Task to complete: Please count how many lines in the entries below contain "rule" and reply with the figure alone.
── Dataset excerpts
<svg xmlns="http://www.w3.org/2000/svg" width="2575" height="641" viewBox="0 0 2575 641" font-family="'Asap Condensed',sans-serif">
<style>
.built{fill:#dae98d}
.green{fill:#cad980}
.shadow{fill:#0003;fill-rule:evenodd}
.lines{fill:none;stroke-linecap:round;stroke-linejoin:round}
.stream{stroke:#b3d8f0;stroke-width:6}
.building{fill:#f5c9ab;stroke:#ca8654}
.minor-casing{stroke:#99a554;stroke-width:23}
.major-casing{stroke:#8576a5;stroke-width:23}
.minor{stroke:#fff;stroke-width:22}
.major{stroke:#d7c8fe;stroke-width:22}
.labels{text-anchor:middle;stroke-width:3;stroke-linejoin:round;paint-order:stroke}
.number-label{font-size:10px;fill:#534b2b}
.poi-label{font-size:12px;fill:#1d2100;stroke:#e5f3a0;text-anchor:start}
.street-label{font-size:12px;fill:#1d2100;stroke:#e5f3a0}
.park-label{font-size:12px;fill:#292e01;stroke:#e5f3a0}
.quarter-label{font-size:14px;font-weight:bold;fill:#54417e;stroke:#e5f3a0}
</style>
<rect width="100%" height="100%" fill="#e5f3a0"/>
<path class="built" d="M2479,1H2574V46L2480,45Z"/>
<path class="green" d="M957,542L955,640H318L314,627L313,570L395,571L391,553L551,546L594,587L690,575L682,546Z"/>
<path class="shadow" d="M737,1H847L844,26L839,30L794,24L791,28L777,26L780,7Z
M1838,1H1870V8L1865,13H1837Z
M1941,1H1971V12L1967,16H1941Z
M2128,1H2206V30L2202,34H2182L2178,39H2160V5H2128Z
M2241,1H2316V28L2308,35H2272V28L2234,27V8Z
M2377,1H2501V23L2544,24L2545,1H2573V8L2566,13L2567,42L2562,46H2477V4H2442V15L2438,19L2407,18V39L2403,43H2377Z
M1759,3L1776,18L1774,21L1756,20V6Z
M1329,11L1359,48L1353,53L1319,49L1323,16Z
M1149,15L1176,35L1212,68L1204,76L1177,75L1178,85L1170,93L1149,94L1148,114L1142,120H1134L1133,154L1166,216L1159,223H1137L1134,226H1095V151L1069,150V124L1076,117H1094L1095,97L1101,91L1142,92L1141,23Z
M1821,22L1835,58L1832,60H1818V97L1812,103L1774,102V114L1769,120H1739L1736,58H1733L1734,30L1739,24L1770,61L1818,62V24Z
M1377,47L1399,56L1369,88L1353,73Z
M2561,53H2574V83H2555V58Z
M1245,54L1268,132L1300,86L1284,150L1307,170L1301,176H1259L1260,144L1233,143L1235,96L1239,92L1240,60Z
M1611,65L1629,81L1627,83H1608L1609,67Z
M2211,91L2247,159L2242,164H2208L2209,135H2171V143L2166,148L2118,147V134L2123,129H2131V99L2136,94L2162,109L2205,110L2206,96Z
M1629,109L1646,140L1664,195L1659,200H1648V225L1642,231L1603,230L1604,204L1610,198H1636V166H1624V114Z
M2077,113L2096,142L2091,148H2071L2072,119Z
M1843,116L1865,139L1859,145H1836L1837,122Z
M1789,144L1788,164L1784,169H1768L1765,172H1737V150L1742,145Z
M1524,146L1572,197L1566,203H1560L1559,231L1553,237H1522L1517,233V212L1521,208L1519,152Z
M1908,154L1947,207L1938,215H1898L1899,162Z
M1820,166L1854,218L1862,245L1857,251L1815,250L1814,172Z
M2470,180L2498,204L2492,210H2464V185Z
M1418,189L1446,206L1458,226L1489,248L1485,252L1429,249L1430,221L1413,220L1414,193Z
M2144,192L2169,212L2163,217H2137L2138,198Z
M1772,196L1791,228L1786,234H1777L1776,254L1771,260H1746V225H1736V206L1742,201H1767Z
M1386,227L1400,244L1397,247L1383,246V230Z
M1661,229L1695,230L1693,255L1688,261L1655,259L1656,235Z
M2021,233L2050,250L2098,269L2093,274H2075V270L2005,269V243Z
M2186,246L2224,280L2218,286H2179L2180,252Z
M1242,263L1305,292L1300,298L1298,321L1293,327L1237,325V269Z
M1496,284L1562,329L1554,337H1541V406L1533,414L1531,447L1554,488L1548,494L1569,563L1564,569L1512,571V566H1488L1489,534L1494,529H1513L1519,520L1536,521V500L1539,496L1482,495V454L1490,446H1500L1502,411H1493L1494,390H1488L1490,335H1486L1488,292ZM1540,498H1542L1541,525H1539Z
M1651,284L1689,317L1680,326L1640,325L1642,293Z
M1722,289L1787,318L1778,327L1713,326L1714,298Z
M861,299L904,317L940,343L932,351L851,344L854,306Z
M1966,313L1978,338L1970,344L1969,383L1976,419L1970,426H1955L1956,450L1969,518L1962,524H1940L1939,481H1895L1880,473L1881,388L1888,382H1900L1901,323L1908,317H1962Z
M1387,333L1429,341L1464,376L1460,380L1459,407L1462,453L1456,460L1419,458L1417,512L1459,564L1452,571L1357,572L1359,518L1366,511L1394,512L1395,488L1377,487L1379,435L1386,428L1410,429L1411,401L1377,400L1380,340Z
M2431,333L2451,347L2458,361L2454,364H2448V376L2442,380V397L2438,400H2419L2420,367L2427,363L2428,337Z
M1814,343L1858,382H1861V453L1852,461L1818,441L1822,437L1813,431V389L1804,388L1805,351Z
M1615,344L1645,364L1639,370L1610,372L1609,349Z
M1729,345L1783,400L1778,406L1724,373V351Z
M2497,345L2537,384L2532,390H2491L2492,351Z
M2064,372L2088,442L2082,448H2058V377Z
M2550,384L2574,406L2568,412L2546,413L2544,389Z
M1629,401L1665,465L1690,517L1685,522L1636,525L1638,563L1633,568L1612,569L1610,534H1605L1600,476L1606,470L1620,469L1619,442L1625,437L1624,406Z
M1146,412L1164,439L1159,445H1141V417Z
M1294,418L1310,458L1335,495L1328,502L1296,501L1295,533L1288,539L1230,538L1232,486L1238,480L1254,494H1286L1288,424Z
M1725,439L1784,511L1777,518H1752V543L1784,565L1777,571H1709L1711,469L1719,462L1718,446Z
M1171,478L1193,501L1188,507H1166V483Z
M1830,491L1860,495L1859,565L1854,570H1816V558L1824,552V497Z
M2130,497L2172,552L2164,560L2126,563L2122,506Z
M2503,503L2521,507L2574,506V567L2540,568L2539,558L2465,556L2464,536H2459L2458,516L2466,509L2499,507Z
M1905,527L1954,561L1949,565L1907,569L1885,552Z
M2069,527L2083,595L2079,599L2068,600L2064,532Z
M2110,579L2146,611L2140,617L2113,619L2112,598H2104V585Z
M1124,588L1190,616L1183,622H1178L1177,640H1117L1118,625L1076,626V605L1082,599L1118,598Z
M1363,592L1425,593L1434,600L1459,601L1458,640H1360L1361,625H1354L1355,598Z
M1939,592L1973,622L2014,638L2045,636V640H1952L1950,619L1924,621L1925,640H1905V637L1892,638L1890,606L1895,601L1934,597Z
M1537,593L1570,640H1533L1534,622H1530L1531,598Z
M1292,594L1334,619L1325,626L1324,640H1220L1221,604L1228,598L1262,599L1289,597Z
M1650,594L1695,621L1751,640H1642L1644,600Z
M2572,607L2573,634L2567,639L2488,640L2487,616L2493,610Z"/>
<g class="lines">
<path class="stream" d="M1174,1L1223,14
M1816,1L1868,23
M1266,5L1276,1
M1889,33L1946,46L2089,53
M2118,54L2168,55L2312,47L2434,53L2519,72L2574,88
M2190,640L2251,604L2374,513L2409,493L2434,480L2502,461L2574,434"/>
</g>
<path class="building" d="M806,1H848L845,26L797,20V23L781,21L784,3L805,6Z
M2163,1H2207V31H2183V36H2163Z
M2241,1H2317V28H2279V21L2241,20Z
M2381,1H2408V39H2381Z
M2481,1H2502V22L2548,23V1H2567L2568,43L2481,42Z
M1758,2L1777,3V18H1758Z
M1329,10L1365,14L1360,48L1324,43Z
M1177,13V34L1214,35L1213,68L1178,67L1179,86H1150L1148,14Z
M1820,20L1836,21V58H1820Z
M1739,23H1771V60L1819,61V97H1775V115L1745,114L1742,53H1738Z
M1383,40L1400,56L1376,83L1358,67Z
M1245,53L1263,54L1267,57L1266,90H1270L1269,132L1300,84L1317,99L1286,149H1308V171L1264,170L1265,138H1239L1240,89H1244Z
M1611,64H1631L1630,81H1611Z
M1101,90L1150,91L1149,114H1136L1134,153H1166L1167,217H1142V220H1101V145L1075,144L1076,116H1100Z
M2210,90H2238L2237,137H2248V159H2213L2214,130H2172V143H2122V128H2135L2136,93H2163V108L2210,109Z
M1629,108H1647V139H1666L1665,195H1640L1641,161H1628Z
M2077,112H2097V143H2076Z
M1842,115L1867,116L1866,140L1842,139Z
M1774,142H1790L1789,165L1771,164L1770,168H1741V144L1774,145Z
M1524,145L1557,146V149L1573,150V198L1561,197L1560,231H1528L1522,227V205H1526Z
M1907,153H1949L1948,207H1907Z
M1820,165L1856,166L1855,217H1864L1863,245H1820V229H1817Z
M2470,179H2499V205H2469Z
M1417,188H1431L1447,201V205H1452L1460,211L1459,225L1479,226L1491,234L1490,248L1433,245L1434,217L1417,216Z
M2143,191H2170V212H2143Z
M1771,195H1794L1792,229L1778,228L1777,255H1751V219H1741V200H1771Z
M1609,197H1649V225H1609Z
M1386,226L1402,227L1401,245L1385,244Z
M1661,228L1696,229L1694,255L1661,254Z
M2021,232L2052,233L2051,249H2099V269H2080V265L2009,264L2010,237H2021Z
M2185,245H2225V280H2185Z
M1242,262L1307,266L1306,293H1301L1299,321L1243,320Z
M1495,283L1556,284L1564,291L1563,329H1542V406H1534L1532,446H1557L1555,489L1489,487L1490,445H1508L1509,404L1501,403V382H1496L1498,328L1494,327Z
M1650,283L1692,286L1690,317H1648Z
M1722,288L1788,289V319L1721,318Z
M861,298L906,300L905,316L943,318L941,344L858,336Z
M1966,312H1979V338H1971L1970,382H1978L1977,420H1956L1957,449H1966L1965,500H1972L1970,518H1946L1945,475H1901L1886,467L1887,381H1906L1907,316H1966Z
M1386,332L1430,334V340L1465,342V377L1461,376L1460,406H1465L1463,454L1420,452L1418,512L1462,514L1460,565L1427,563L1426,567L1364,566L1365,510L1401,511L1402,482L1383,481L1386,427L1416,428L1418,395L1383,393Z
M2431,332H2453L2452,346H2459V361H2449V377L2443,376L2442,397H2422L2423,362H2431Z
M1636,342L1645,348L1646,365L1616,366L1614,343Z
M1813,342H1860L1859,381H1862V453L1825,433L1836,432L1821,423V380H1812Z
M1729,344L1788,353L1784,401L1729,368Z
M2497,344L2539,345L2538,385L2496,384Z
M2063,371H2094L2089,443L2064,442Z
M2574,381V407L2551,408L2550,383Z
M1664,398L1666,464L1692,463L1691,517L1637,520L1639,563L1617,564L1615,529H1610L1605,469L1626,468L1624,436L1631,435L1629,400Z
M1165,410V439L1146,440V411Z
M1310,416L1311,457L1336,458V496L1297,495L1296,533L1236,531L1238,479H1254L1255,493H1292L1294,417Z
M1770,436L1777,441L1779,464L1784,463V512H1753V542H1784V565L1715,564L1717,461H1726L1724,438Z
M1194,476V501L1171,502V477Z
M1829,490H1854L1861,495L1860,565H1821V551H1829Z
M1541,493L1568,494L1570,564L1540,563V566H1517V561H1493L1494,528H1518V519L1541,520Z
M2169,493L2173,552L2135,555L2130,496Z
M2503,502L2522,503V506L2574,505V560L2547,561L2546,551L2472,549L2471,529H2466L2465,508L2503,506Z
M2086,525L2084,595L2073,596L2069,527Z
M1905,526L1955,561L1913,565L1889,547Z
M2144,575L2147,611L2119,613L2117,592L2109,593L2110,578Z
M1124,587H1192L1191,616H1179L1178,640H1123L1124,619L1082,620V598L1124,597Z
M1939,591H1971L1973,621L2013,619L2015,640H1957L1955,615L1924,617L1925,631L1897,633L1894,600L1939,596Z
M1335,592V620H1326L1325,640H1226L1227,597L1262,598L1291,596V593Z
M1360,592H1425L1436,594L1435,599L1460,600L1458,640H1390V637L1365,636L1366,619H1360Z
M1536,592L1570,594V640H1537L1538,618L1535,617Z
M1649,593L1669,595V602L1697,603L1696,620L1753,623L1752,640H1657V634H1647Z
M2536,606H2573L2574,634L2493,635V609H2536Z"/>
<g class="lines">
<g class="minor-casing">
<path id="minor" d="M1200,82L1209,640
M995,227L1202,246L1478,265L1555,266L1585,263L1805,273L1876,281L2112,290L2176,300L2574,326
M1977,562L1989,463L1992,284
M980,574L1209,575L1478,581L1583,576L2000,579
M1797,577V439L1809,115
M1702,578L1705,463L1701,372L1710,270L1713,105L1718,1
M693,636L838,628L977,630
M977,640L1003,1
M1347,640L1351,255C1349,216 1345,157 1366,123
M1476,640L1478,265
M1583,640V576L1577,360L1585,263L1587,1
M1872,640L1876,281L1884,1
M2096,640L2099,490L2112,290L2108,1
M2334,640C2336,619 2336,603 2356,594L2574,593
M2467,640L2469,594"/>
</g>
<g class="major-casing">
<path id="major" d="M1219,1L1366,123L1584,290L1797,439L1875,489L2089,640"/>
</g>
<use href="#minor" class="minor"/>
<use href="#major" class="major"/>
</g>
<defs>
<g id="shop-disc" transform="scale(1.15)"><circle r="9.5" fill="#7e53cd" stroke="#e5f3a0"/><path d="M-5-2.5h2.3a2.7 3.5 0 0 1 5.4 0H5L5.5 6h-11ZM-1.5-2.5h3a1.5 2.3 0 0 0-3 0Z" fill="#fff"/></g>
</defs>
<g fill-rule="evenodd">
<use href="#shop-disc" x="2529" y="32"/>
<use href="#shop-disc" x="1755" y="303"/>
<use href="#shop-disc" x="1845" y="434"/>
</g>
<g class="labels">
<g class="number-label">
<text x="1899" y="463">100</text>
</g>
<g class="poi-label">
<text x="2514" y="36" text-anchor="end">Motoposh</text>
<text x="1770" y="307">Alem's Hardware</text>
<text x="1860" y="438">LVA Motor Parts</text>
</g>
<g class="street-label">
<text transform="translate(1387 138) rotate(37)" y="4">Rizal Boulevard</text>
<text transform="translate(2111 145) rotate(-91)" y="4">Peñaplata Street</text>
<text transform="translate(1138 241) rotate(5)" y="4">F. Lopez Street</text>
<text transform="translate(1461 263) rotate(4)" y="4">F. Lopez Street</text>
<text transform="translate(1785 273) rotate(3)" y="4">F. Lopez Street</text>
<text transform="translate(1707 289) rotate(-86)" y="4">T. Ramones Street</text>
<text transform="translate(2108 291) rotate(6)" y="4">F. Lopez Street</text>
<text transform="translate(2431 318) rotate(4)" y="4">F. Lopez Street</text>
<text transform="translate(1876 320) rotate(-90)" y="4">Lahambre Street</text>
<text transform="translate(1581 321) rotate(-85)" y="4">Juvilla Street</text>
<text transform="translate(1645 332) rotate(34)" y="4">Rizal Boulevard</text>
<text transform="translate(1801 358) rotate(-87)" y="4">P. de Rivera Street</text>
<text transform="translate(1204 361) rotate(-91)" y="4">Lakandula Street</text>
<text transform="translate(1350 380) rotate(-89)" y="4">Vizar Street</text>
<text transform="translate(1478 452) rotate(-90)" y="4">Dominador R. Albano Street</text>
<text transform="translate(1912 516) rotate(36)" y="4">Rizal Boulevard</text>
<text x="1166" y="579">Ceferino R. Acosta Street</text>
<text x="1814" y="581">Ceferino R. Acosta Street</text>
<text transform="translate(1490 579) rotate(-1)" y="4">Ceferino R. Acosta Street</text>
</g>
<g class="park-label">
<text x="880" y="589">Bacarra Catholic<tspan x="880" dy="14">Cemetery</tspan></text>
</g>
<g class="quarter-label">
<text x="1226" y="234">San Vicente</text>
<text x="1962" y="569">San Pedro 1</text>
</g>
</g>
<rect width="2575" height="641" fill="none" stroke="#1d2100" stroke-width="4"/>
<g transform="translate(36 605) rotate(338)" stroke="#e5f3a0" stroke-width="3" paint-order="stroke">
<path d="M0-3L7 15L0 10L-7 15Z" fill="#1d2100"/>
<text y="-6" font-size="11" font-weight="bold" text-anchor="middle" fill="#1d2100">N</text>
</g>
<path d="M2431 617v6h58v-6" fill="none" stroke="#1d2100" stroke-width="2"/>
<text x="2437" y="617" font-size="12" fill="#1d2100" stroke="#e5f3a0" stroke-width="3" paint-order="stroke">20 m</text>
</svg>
────
Response for this exercise: 2